Output the following rows line for line, leaving out the pictures.

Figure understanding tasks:
———

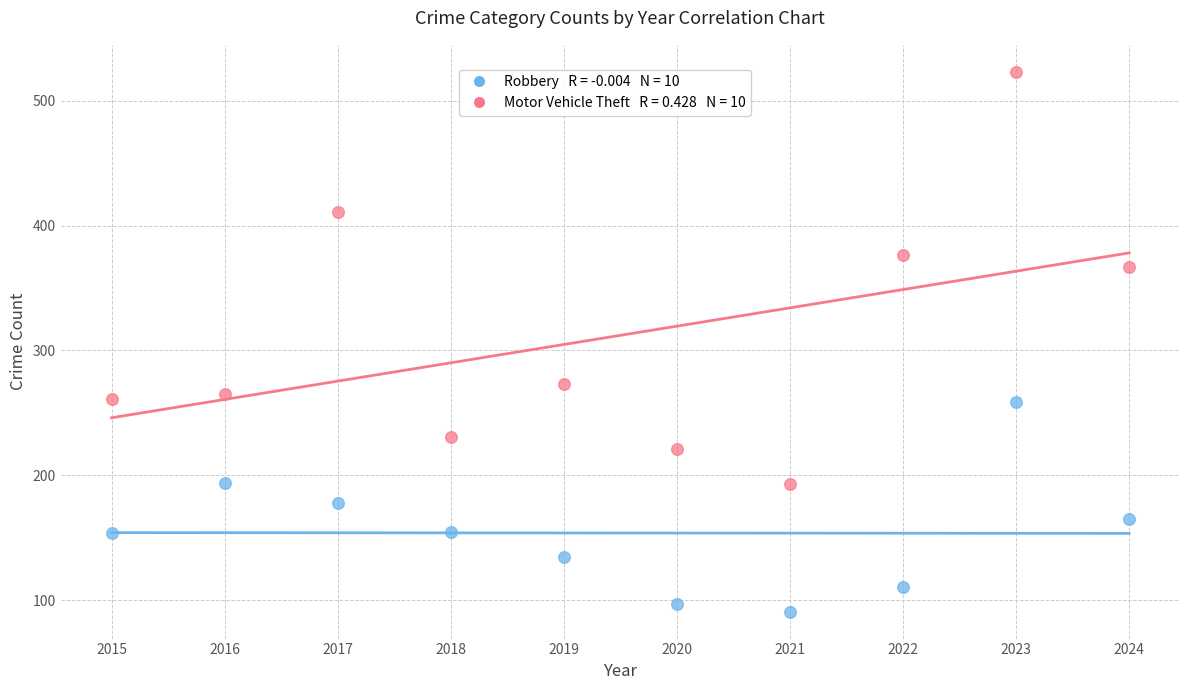

Across all data points, what is the range of Y values (max minus min)?

432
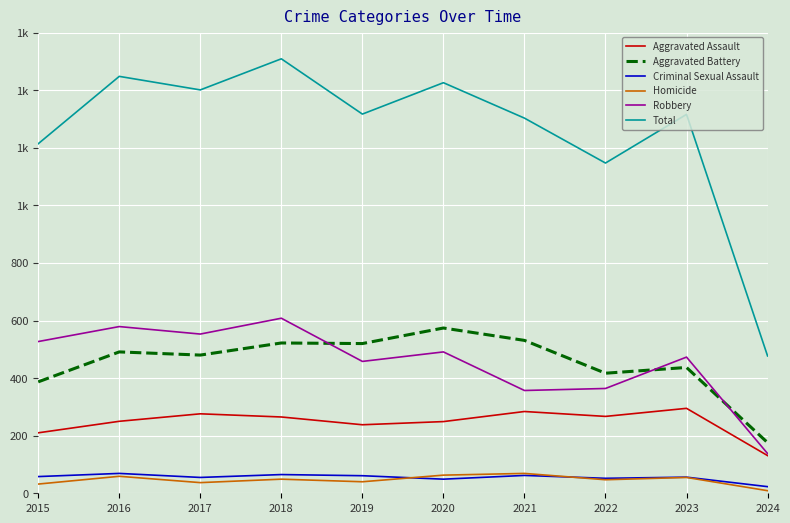

What are all the series names shown in the legend?

Aggravated Assault, Aggravated Battery, Criminal Sexual Assault, Homicide, Robbery, Total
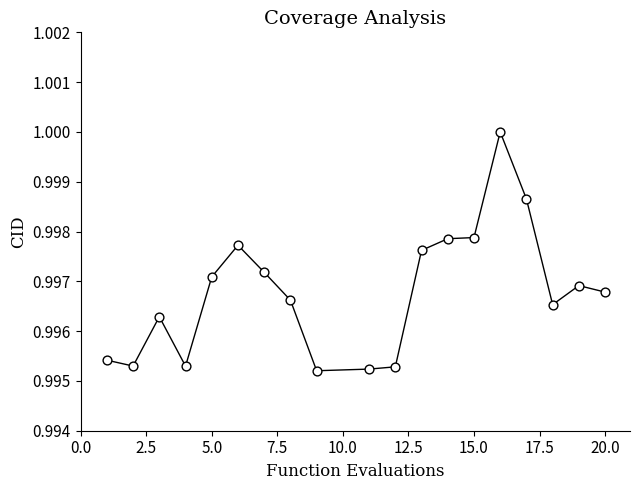

What is the range of X values (max minus min)?

19.0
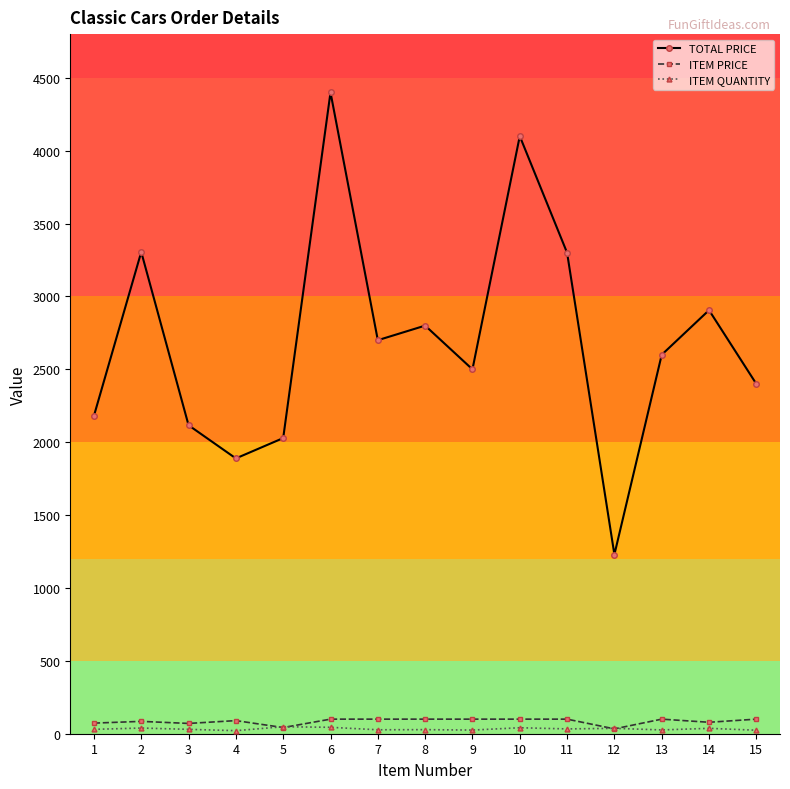

What is the average value of the TOTAL PRICE series?

2697.0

———

> [RESPONSE TO THE TASK]:
Across all data points, what is the range of Y values (max minus min)?

432

What are all the series names shown in the legend?

Aggravated Assault, Aggravated Battery, Criminal Sexual Assault, Homicide, Robbery, Total

What is the range of X values (max minus min)?

19.0

What is the average value of the TOTAL PRICE series?

2697.0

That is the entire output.